* Work task:
Pick out each line of the records in which the word "with" appears.

----------------

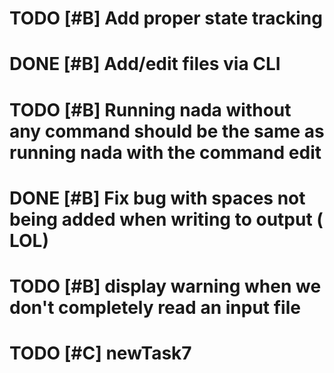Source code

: 

* TODO [#B] Add proper state tracking


* DONE [#B] Add/edit files via CLI


* TODO [#B] Running nada without any command should be the same as running nada with the command edit


* DONE [#B] Fix bug with spaces not being added when writing to output ( LOL)


* TODO [#B] display warning when we don't completely read an input file


* TODO [#C] newTask7
  DEADLINE: <2022-12-31 Sat>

----------------

* Exercise result:
* TODO [#B] Running nada without any command should be the same as running nada with the command edit
* DONE [#B] Fix bug with spaces not being added when writing to output ( LOL)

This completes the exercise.